Thursday, February 3, 2011

Food TV: are we being served?

It's rare we see a brilliant food programme these days. When we do, we should make more noise

A couple of weeks ago I posted a piece here on a new TV programme, Michel Roux's Service. I wanted to kick off a discussion about UK service standards and was mildly scathing about the BBC's decision to make another programme in the "reality" genre - promoting it around the "personal journeys" of real people and "quest" of a celebrity. I have to admit, having been glued to the Sky+ for every episode, that I was wrong.

Of course, I completely stand by the assertion that whoever penned the deathless line "Michel Roux sets out on a personal mission to train eight young people as front-of-house superstars" on the BBC website should get 12 points on their Artistic Licence and have their typing fingers cut off, but the programme itself was brilliant from start to finish.

Roux, a man who manages to communicate a genuine love for his calling, came across with an integrity we're no longer used to seeing in food TV. Fred Sirieix played a kind of gallic Spock to his impassioned Kirk, his Cantona-style metaphors communicating profound wisdom seasoned with mild bafflement. And the trainees themselves really did change - not because of some contrived jungle "experience", choreographed conflict or public humiliation, but because, as everyone who's ever done restaurant work will have recognised, they learned to work as a team.

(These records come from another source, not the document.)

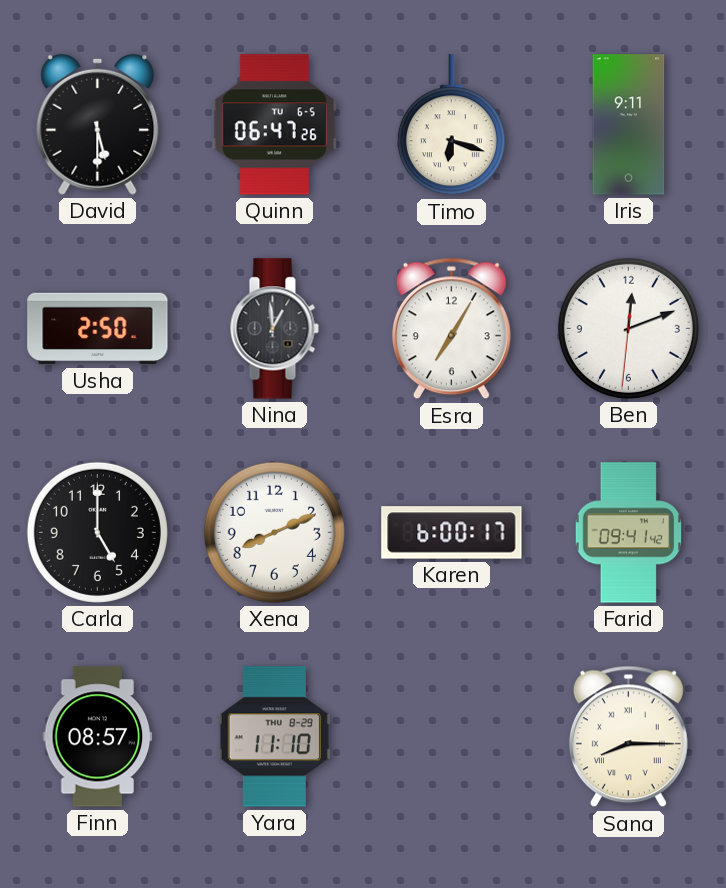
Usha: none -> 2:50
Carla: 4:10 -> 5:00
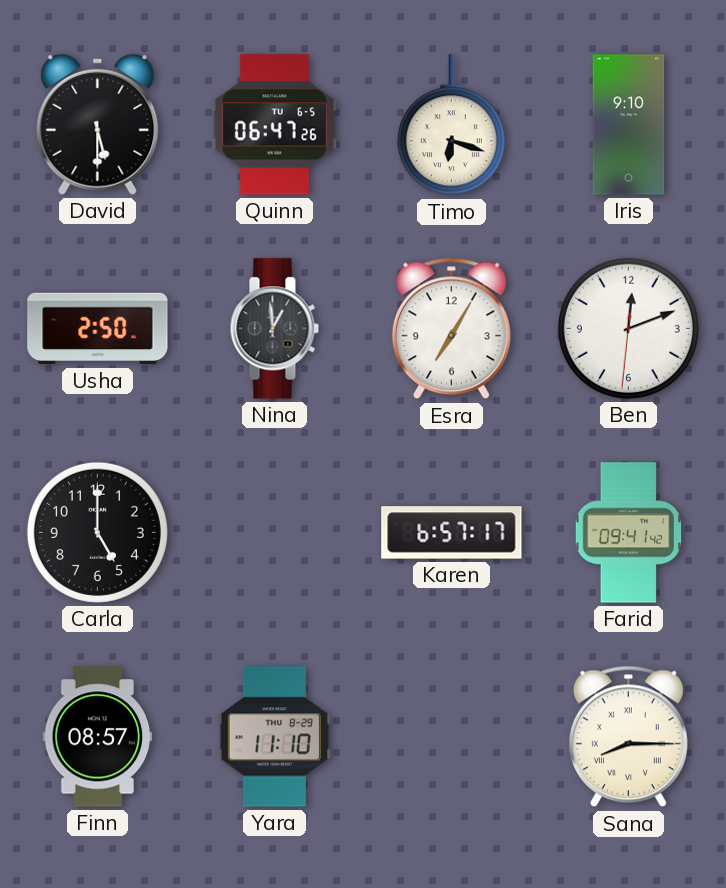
Iris: 9:11 -> 9:10
Xena: 8:11 -> none
Karen: 6:00 -> 6:57
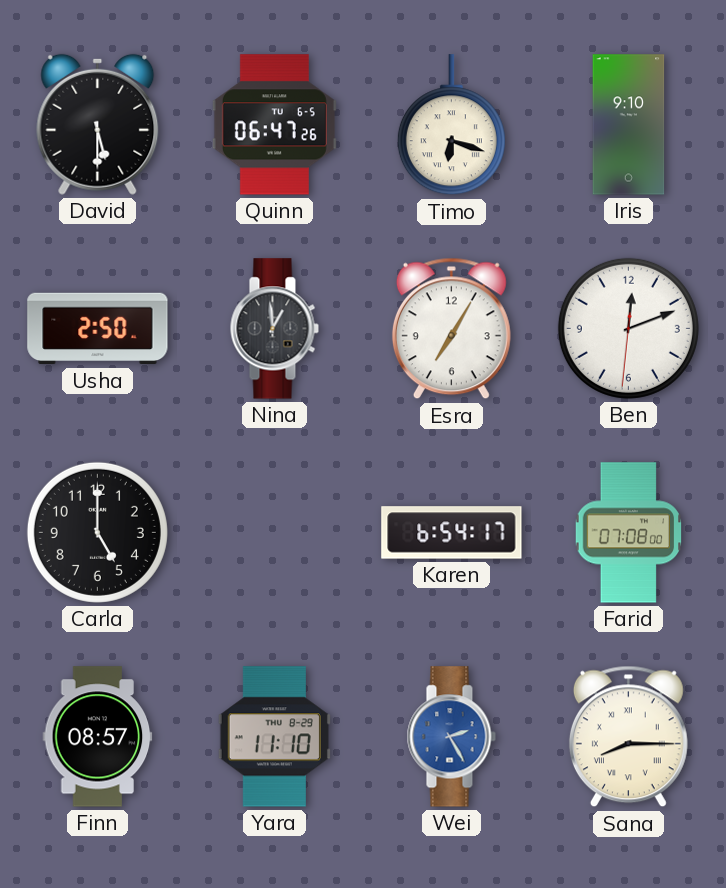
Karen: 6:57 -> 6:54
Farid: 09:41 -> 07:08
Wei: none -> 2:25
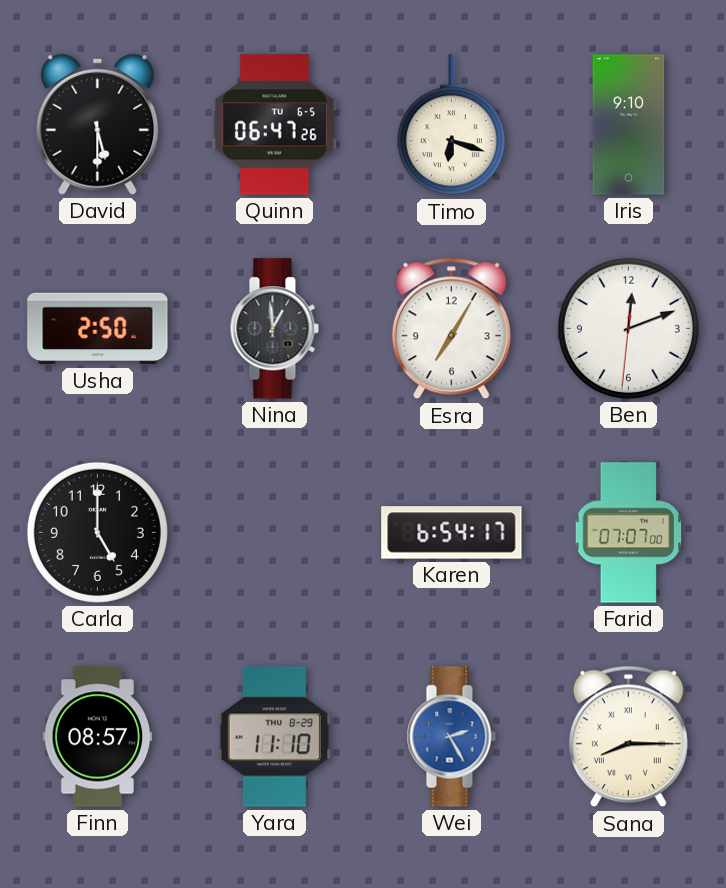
Farid: 07:08 -> 07:07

It was remarkable how, by halfway through the series, the trainees were making eye contact with the camera, had lost the defensive teenage mumble and attitude and were visibly growing. It concentrates the mind wonderfully to realise you're part of a team and, though you're lost and scared to death, if you don't do your job, you're going to bring your mates down with you. If an 18-year-old isn't a high level sportsperson or humping a pack across Helmand right now, a restaurant is one of the few other places they're going to get that experience. Roux and Sirieix know this in their souls and they've used it.

It's a remarkably involving, generous and, though I barf even thinking of the word, "uplifting" bit of TV and, judging by online gossip, much appreciated by quality-starved food lovers.

As is Lorraine Pascale's Baking Made Easy, a little gem of a programme that's snuck in under the radar and which, though it's received mixed reactions from the proper critics, seems to be a hit with food lovers. Sure, she's impossibly beautiful, but she's also a working cook who clearly knows her stuff and delivers it with charm and enthusiasm.

So why am I writing such nice things about programmes that are coming to an end? Because, judging by viewing figures and general critical response so far, the chances of either show being enough of a "success" to recommission are low. And that points up the awful catch-22 about UK food programming. If a show is intelligent enough not to patronise food lovers, it's unlikely to have the wide appeal that broadcasters demand.

Even Tony Bourdain, probably one of the most bankable names in food, had to walk away from the established networks and start his own production company in order to create No Reservations - a show which, much as I love it, is shot with the production values of amateur porn and needs to be cut by 50% before being viewed by humans. Quality food TV is, it seems a vanishingly small special interest.

If you have cable or satellite TV, pop over to one of the specialist food channels at around midnight tonight. Watch half an hour of dreck about tattooed cakemakers or something by a microsleb you've never heard of shot in their home kitchen on a mobile phone and you'll see how important programmes like Roux's and Pascal's are. As long as broadcasters and programme makers win by widening the appeal of their shows beyond those who "merely" love food we'll end up with more and more shows like Man versus Food and Come Dine With Me.

Let's face it, the majority of food TV in the UK is crap but, unless we make a little more noise when something good is actually aired we're facing a future when our special interest is no longer served - and that just can't be right.